Task details:
In the forum post about growing food, what does the writer now put into every planter?

Excerpted passage:
——————————
For a minute there I thought I had to get off my couch, when all the while the fact is we don't have to do anything much but keep things afloat for just a few decades more! In fact, we'd best shut up about PO, because if our offspring finds out we knew about it all along, they'll turn and wring our necks come 2036!
Posted: Sat Feb 25, 2006 8:35 am Post subject: Re: [Food] Production - Greenhouses
Well it is interesting to look at building an earth box. I would probably just buy a bunch, depending upon my available time and finances.
As far as growing inside homes, I will sometime probably within the next month show how any household contains most of the buidling materials in home. But I would recommend buying extra mirrors, plastic planter pots and the long planters, along with a large store of seeds, soil and much more ready to use mulch. Also I consider mineral rich additives to be of great importance, as the un-natural farming methods were shown as early as the 1930's to be lacking in food production with good mineral content. We've been eating depleted vegetable (and meats?) food for decades.
This part needs to be addressed. Minerals for the soil and the food it produces. Google and otherwise research it. Get the wide variety of minerals back into the soil, which has been leached out by bad practices.
Less than 2 months at it, and I'm setting up for maximum growing... experimenting still, but some perlite goes into every planter now - especially having transplanted some out and looking at the soggy oxegen-starved stuff in the pot. Plus it is volcanic material - probably contains a good mix of minerals.
——————————
(Limb landmark coordinates)
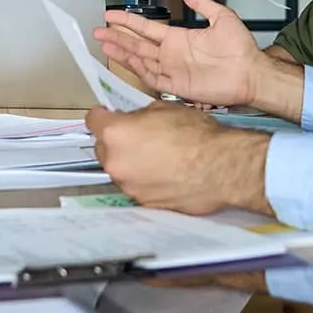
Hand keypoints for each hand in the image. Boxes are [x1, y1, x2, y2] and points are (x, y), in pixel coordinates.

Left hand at [87, 102, 271, 215]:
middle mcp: (115, 161)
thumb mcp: (164, 109)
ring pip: (119, 169)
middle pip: (102, 147)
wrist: (220, 168)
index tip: (111, 115)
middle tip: (138, 136)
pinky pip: (136, 186)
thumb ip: (139, 116)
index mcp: (116, 133)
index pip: (93, 120)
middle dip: (116, 141)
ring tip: (155, 157)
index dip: (103, 116)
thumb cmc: (195, 133)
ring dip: (129, 162)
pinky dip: (144, 179)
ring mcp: (128, 185)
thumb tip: (133, 122)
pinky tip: (164, 174)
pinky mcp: (143, 202)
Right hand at [95, 0, 264, 106]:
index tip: (110, 15)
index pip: (147, 28)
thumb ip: (201, 2)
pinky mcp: (177, 87)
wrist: (252, 73)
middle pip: (137, 44)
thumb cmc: (240, 49)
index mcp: (179, 38)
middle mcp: (171, 54)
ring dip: (122, 53)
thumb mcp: (221, 17)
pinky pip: (153, 78)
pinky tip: (127, 61)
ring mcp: (173, 70)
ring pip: (140, 61)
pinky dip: (139, 70)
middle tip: (97, 31)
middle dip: (117, 38)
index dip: (128, 21)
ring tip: (104, 45)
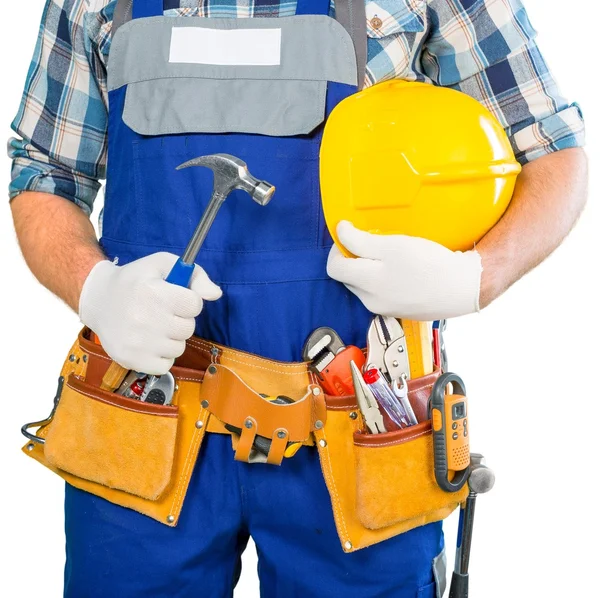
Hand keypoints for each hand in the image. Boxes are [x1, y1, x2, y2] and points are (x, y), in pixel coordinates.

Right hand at [79, 253, 221, 374]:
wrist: (98, 299)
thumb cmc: (136, 280)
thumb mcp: (163, 264)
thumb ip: (195, 274)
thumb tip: (215, 293)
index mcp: (153, 292)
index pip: (195, 304)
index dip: (188, 300)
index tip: (175, 297)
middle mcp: (144, 318)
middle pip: (188, 328)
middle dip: (180, 320)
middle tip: (162, 312)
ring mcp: (137, 342)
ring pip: (179, 348)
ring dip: (172, 338)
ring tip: (154, 326)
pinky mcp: (132, 359)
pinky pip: (165, 365)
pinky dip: (161, 356)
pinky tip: (149, 342)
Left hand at [327, 222, 481, 320]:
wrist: (464, 287)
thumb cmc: (429, 265)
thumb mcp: (392, 246)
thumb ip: (360, 241)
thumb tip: (340, 232)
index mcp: (366, 284)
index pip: (334, 268)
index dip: (339, 248)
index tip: (351, 234)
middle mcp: (371, 301)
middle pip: (348, 277)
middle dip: (354, 258)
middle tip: (372, 242)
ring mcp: (384, 308)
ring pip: (364, 285)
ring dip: (369, 268)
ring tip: (390, 255)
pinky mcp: (398, 310)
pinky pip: (380, 292)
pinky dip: (383, 279)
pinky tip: (401, 269)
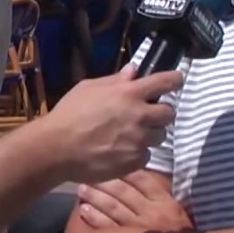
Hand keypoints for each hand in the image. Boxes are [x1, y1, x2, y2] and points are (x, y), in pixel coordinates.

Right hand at [43, 64, 182, 183]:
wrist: (57, 148)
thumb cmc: (69, 113)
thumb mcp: (88, 88)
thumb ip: (115, 80)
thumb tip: (133, 71)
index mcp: (130, 93)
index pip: (165, 82)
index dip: (174, 80)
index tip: (176, 81)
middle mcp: (140, 116)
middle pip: (169, 113)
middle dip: (162, 112)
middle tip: (147, 115)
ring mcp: (139, 140)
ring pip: (160, 136)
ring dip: (150, 134)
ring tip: (131, 135)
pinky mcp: (135, 161)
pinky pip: (146, 155)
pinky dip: (138, 152)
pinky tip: (121, 151)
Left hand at [76, 170, 192, 232]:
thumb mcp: (177, 212)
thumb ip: (163, 195)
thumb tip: (143, 177)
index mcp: (164, 201)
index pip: (142, 179)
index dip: (124, 169)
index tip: (110, 163)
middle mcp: (151, 211)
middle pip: (123, 191)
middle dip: (105, 181)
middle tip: (88, 173)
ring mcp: (139, 227)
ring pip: (113, 207)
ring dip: (96, 197)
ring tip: (82, 189)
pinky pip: (109, 227)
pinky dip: (95, 218)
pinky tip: (84, 210)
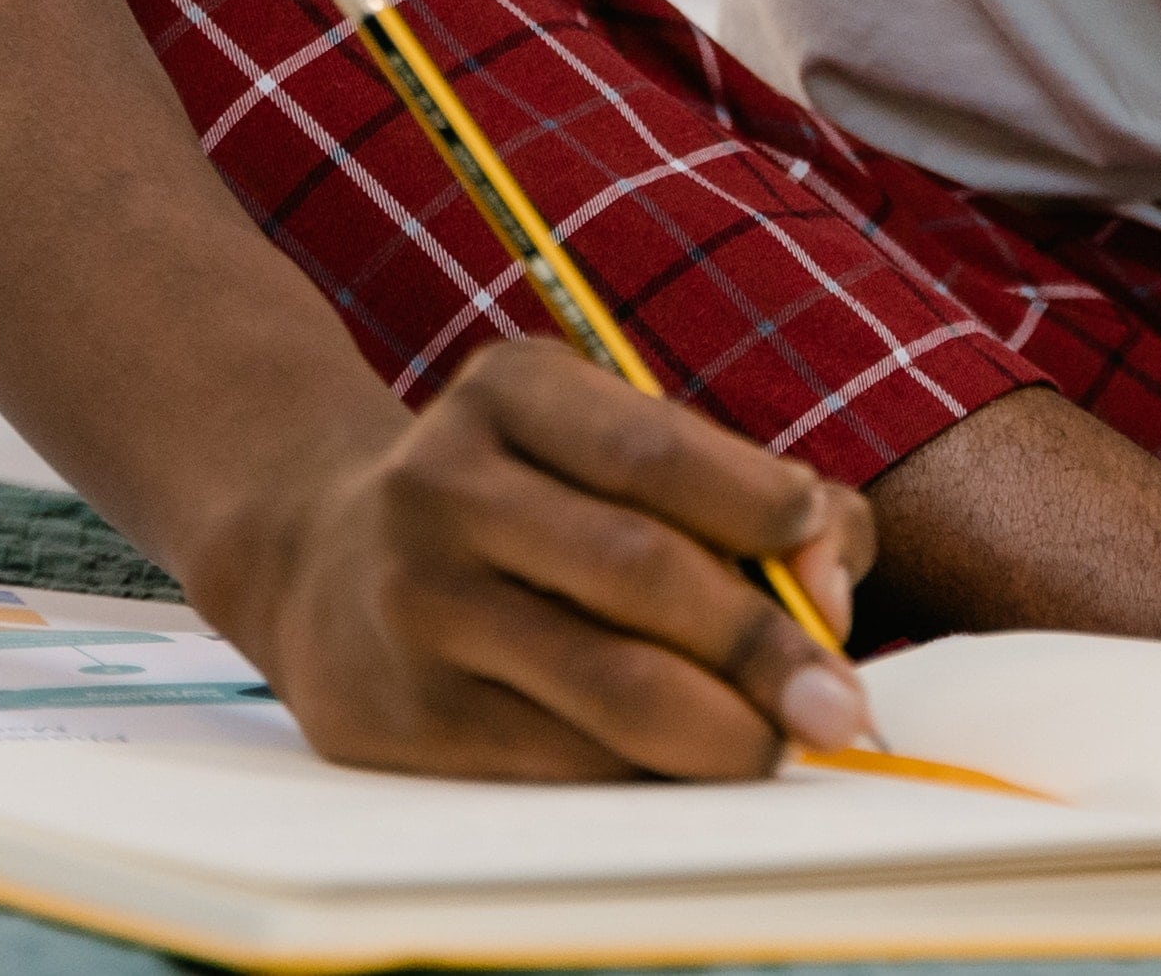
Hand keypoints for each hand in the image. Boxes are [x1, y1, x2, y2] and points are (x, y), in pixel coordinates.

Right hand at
——————————
Output:
Some perlite.